NEW YORK (AP) — He’s worked on the railroad for two decades, but engineer William Rockefeller‘s life may be defined by what he did in the seconds before his speeding commuter train flew off the tracks along a sharp bend.
While investigators have yet to finish talking with him, a darkening cloud of questions is forming around Rockefeller because the Metro-North Railroad train went into the curve at 82 mph, or nearly three times the speed limit. Four people were killed and dozens injured.
As National Transportation Safety Board continued working Tuesday to determine what caused the Sunday morning wreck in the Bronx, Gov. Andrew Cuomo said Rockefeller should be disciplined for “unjustifiable” speed.
Rockefeller stayed out of sight.
“This is a man who is totally distraught by the loss of life, and he’s having a tough time dealing with that,” said Anthony Bottalico, his union leader.
NTSB member Earl Weener said Monday that information from the data recorders indicates the throttle was let up and the brakes were fully applied just five or six seconds before the train came to a grinding, smoking halt.
Investigators said it was soon to say whether the excessive speed was the result of human error — say, a sleepy or distracted operator — or a mechanical problem.
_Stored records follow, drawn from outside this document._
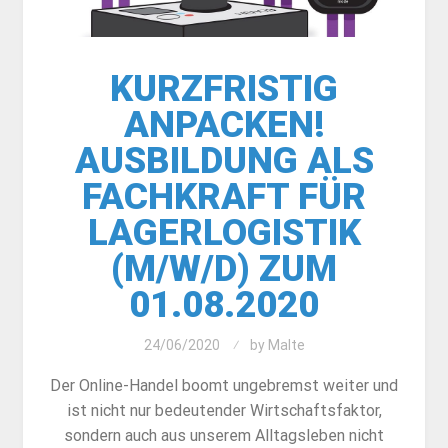
KURZFRISTIG
ANPACKEN!
AUSBILDUNG ALS
FACHKRAFT FÜR
LAGERLOGISTIK
(M/W/D) ZUM
01.08.2020
24/06/2020
by
Malte
Der Online-Handel boomt ungebremst weiter und
ist nicht nur bedeutender Wirtschaftsfaktor,
sondern auch aus unserem Alltagsleben nicht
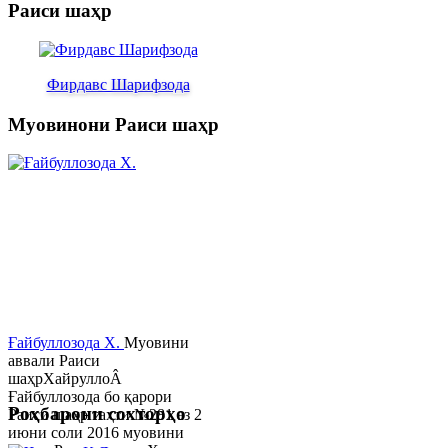
Раиси шаҳр
Фирдавс Шарифзода
Муовинони Раиси шаҳр
Ғайбуллозода Х.
Муовини
аввали Раиси
шаҳрХайруллоÂ
Ғайбуллозода бо қарори
Роҳбарони сохторҳо
Раиси шаҳр таҳти №281 аз 2
июни соли 2016 муовини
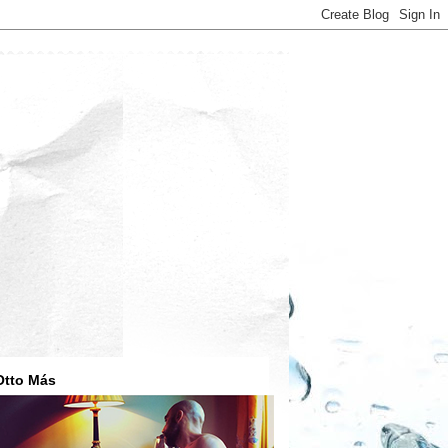
Otto Más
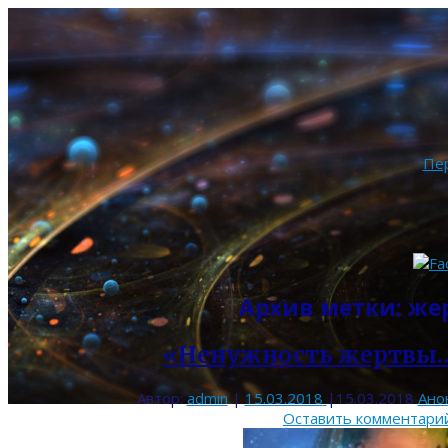
Пе
Архив метки:
же
«Ненужность жертвы…
Автор:
admin
|
15.03.2018
|
15.03.2018
Ано
Оставить комментари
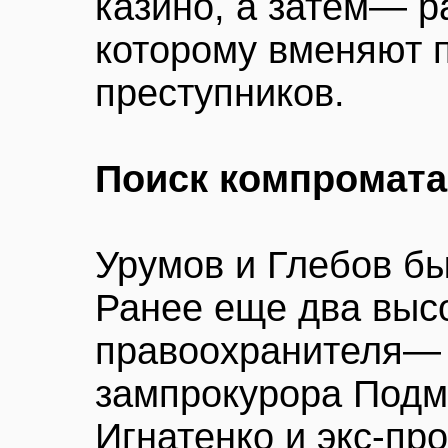
казино, а затем— р
которому вменяют 
преступников.
Поиск компромата
Урумов и Глебов бы
Ранее еще два выс
правоохранителя—
зампрокурора Подм
Игнатенко и экс-пр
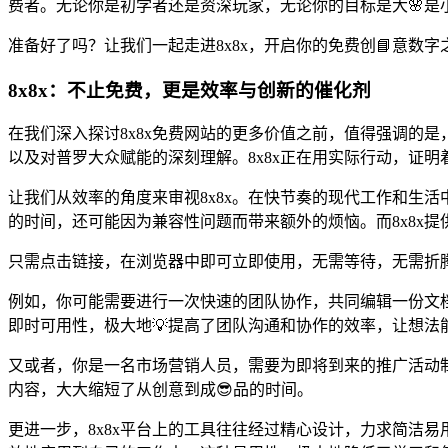
费者。无论你是初学者还是资深玩家，无论你的目标是大🌸是
准备好了吗？让我们一起走进8x8x，开启你的免费创📘意数字
8x8x：不止免费，更是效率与创新的催化剂
在我们深入探讨8x8x免费网站的更多价值之前，值得强调的
以及对普罗大众赋能的深刻理解。8x8x正在用实际行动，证
让我们从效率的角度来审视8x8x。在快节奏的现代工作和生
的时间，还可能因为兼容性问题而带来额外的烦恼。而8x8x
只需点击链接，在浏览器中即可立即使用，无需等待，无需折
例如，你可能需要进行一次快速的团队协作，共同编辑一份文档
即时可用性，极大地💡提高了团队沟通和协作的效率，让想法
又或者，你是一名市场营销人员，需要为即将到来的推广活动制
内容，大大缩短了从创意到成😎品的时间。
更进一步，8x8x平台上的工具往往经过精心设计，力求简洁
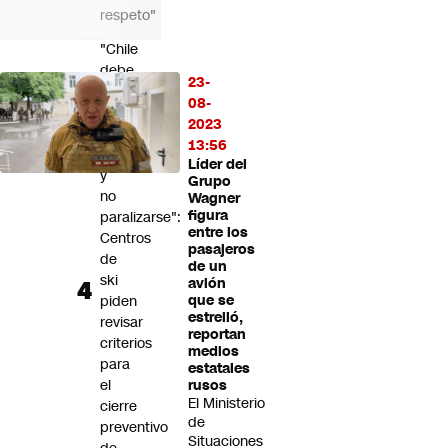
respeto"
"Chile
debe
23-
convivir
08-
con
2023
la
13:56
nieve
Líder del
y
Grupo
no
Wagner
figura
paralizarse":
entre los
Centros
pasajeros
de
de un
ski
avión
piden
que se
estrelló,
revisar
reportan
criterios
medios
para
estatales
el
rusos
El Ministerio
cierre
de
preventivo
Situaciones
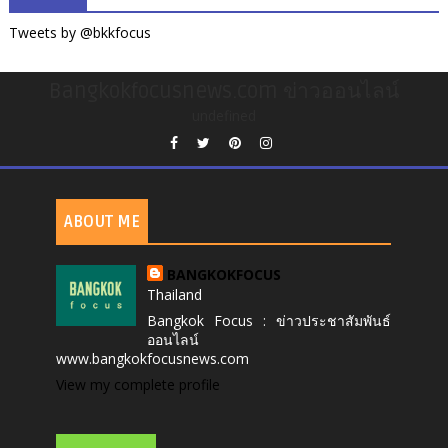
Tweets by @bkkfocus
Bangkokfocusnews.com ข่าวออนไลน์
undefined
ABOUT ME
BANGKOKFOCUS
Thailand
Bangkok Focus : ข่าวประชาสัมพันธ์
ออนไลน์
www.bangkokfocusnews.com
View my complete profile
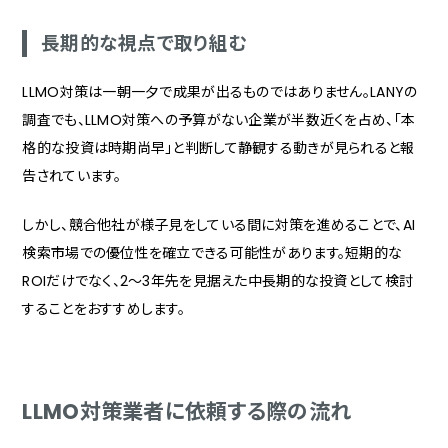
長期的な視点で取り組む
LLMO対策は一朝一夕で成果が出るものではありません。LANYの
調査でも、LLMO対策への予算がない企業が半数近くを占め、「本
格的な投資は時期尚早」と判断して静観する動きが見られると報
告されています。
しかし、競合他社が様子見をしている間に対策を進めることで、AI
検索市場での優位性を確立できる可能性があります。短期的な
ROIだけでなく、2〜3年先を見据えた中長期的な投資として検討
することをおすすめします。
LLMO対策業者に依頼する際の流れ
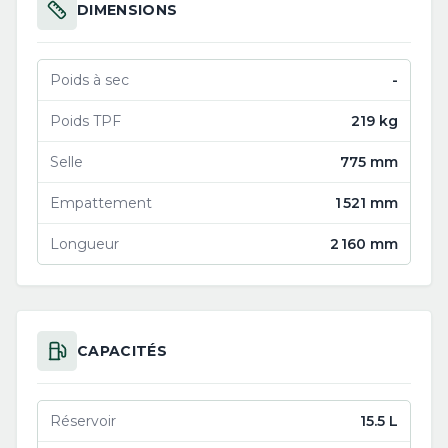
DIMENSIONS
Poids à sec
-
Poids TPF
219 kg
Selle
775 mm
Empattement
1 521 mm
Longueur
2 160 mm
CAPACITÉS
Réservoir
15.5 L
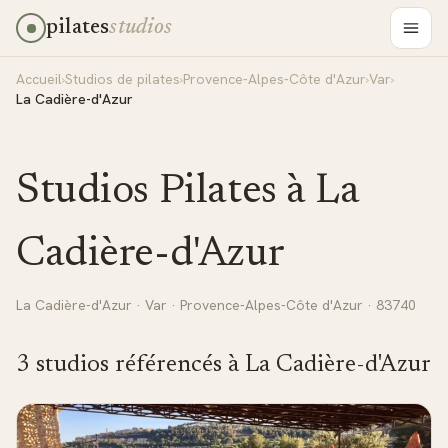
pilates
studios
Accueil
›
Studios de pilates
›
Provence-Alpes-Côte d'Azur
›
Var
›
La Cadière-d'Azur
Studios Pilates à
La
Cadière-d'Azur
La Cadière-d'Azur
·
Var
·
Provence-Alpes-Côte d'Azur
· 83740
3
studio
s
référencé
s
à
La Cadière-d'Azur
But Weener said investigators hadn’t found any evidence of brake trouble during the train’s nine previous stops.
Investigators began talking to the engineer Monday but didn’t complete the interview. It is unlikely to resume until Wednesday, NTSB spokesman Keith Holloway said Tuesday.
He said he had no information on why; Bottalico said the session wasn’t finished because Rockefeller was distressed and hadn’t slept in almost 24 hours.
Rockefeller was given drug and alcohol tests — the results weren’t available Monday, Weener said — and investigators were examining the engineer’s cellphone. Engineers can have cellphones but are not allowed to use them during a train’s run.
The New York Police Department is conducting its own investigation, with help from the Bronx district attorney’s office, in the event the derailment becomes a criminal case.
Whatever the findings on the cause of the crash, Cuomo said Tuesday the engineer could be faulted for the train’s speed alone.